What is Multiple Sclerosis?

1MS explained
Multiple sclerosis is a chronic, unpredictable disease of the central nervous system (CNS), which is made up of the brain, spinal cord and optic nerves. It is thought to be an immune-mediated disorder, in which the immune system incorrectly attacks healthy tissue in the CNS. MS can cause many symptoms, including blurred vision, loss of balance, poor coordination, slurred speech, tremors, numbness, extreme fatigue, problems with memory and concentration, paralysis, and blindness and more. These problems may come and go or persist and worsen over time. Most people are diagnosed between the ages of 20 and 50, although individuals as young as 2 and as old as 75 have developed it.
2Who gets MS?
Anyone may develop MS but there are some patterns. More than two to three times as many women as men develop MS and this gender difference has been increasing over the past 50 years. Studies suggest that genetic risk factors increase the risk of developing MS, but there is no evidence that MS is directly inherited. Environmental factors, such as low Vitamin D and cigarette smoking have also been shown to increase the risk of MS. MS occurs in most ethnic groups, including African-Americans, Asians and Hispanics/Latinos, but is most common in Caucasians of northern European ancestry.
3What causes the symptoms?
MS symptoms occur when the immune-system produces inflammation within the CNS. The inflammatory attack damages myelin, (the protective insulation surrounding nerve fibers), oligodendrocytes (cells that make CNS myelin) and sometimes the underlying nerve fiber. The damage caused by inflammation can produce symptoms that resolve over weeks to months or symptoms that are permanent.
4Can MS be cured?
Not yet. There are now FDA-approved medications that have been shown to "modify" the course of MS by reducing the number of relapses and delaying progression of disability to some degree. In addition, many therapeutic and technological advances are helping people manage symptoms. Advances in treating and understanding MS are made every year, and progress in research to find a cure is very encouraging.
5Does MS always cause paralysis?
No. Moreover, the majority of people with MS do not become severely disabled. Two-thirds of people who have MS remain able to walk, though many will need an aid, such as a cane or crutches, and some will use a scooter or wheelchair because of fatigue, weakness, balance problems, or to assist with conserving energy.
6Is MS fatal?
Life expectancy for people with MS has increased over time. We believe this is due to treatment breakthroughs, improved healthcare and life style changes. Recent research however, indicates that people with MS may live an average of about seven years less than the general population because of disease complications or other medical conditions. Many of these complications are preventable or manageable. Attention to overall health and wellness can help reduce the risk of other medical conditions, such as heart disease and stroke, that can contribute to a shortened life expectancy. In some rare instances, there are cases of MS that progress rapidly from disease onset and can be fatal.



What is Autologous Haematopoietic Stem Cell Transplant (AHSCT)?

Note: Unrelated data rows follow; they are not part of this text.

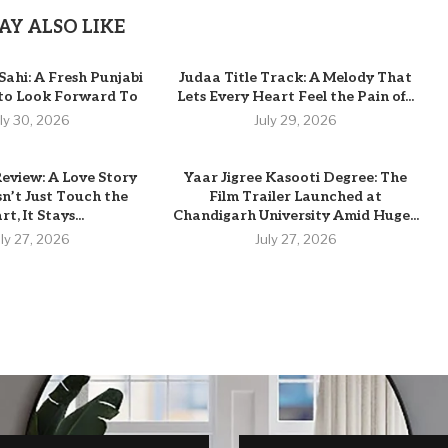
AY ALSO LIKE
Sahi: A Fresh Punjabi
Judaa Title Track: A Melody That
 to Look Forward To
Lets Every Heart Feel the Pain of...
uly 30, 2026
July 29, 2026
eview: A Love Story
Yaar Jigree Kasooti Degree: The
n’t Just Touch the
Film Trailer Launched at
t, It Stays...
Chandigarh University Amid Huge...
uly 27, 2026
July 27, 2026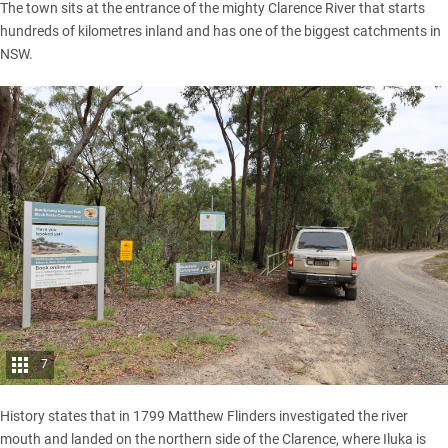
The town sits at the entrance of the mighty Clarence River that starts
hundreds of kilometres inland and has one of the biggest catchments in
NSW.
7
History states that in 1799 Matthew Flinders investigated the river
mouth and landed on the northern side of the Clarence, where Iluka is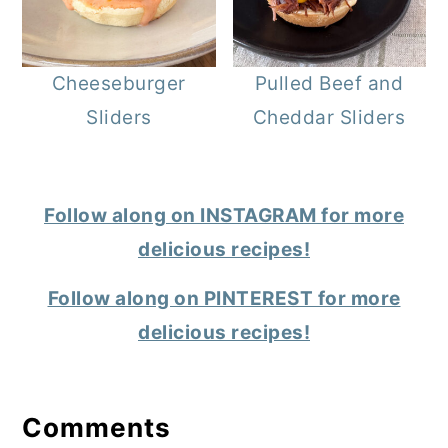
Cheeseburger
Pulled Beef and
Sliders
Cheddar Sliders
Follow along on INSTAGRAM for more
delicious recipes!
Follow along on PINTEREST for more
delicious recipes!
Reader
Interactions
Comments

Haematopoietic stem cells are a type of adult stem cell found in the blood and bone marrow. Haematopoietic stem cells are able to generate new blood and immune cells. Autologous haematopoietic stem cell transplant (AHSCT, also known as bone marrow transplant) used for MS is similar to the chemotherapy treatment used to treat blood cancers – chemotherapy is used to eliminate the immune system, and then the blood and immune system are restored, in this case, using the patient’s own (autologous) blood stem cells. The aim is to ‘re-boot’ the immune system so that the self-reactive immune cells that are attacking an individual’s nervous system are removed, and replaced with the regenerated immune system, which is thought to be more ‘self-tolerant’ and less likely to continue attacking the body. The stem cells are not thought to contribute to repair of the nervous system, but are primarily used to restore the blood and immune system following the immuno-suppressive chemotherapy treatment.

AHSCT is an intensive form of treatment which involves a number of steps, including:
      Pre-treatment to release bone marrow stem cells into the blood.
      Collecting or ‘harvesting’ the AHSCs from the blood of the patient.
      Freezing (cryopreserving) the AHSCs in the laboratory until they are required.
      Administering immuno-chemotherapy to remove the patient’s current immune system (conditioning).
      Returning the thawed AHSCs to the patient by infusion into the veins.
Supportive medical treatment is provided in the immediate period following transplant when there is a high risk of infection and bleeding disorders due to the intense immune suppression.